Donald Trump’s “tried for treason” meltdown gives away just how much trouble he knows he’s in

Donald Trump is days away from being criminally indicted in Manhattan for financial fraud and in Georgia for election fraud. It might take a bit longer for DOJ Special Counsel Jack Smith to bring the more complicated federal criminal charges. But Trump sure does seem to know what’s coming.


After Fox News host Tucker Carlson aired dishonestly out of context January 6th footage that he pretended exonerated the Capitol attackers, Donald Trump predictably had an outsized reaction on his social media site. But Trump didn’t merely falsely claim vindication. He demanded that the January 6th Committee be tried for “treason.”


It’s funny how Trump suddenly has “treason” in his head. He is, after all, the king of projection. Whenever he accuses anyone else of anything, it’s always because he’s guilty of that same thing – and it’s often because he fears he’s about to be exposed or nailed for it.

Given the legal definition of treason, Jack Smith is highly unlikely to indict Trump for it. But Smith’s investigation does include something along similar lines: the Espionage Act. Trump stole classified documents and seemingly attempted to use them for personal gain at the expense of the United States, which is textbook espionage.

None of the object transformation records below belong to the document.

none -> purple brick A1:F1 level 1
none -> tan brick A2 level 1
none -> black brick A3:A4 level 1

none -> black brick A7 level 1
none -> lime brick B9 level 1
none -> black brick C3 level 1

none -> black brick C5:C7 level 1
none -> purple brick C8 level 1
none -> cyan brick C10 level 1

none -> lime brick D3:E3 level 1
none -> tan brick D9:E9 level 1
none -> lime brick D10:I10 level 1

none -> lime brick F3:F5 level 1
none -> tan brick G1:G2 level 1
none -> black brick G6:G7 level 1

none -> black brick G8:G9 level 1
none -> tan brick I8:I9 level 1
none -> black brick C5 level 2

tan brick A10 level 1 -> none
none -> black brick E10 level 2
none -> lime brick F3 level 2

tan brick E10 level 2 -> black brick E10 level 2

Trump can’t accuse the January 6th Committee of espionage because even he wouldn’t be able to spin something quite so bizarre. So instead he’s accusing him of the crime that’s often considered to be the first cousin of treason, which is espionage. Come to think of it, given the total lack of familiarity with U.S. law that Trump displayed while in office, and the ineptness of the last dozen attorneys he’s blown through, he probably thinks espionage and treason are the same thing. In any case, Trump’s outburst helps give way just how much trouble he knows he’s in.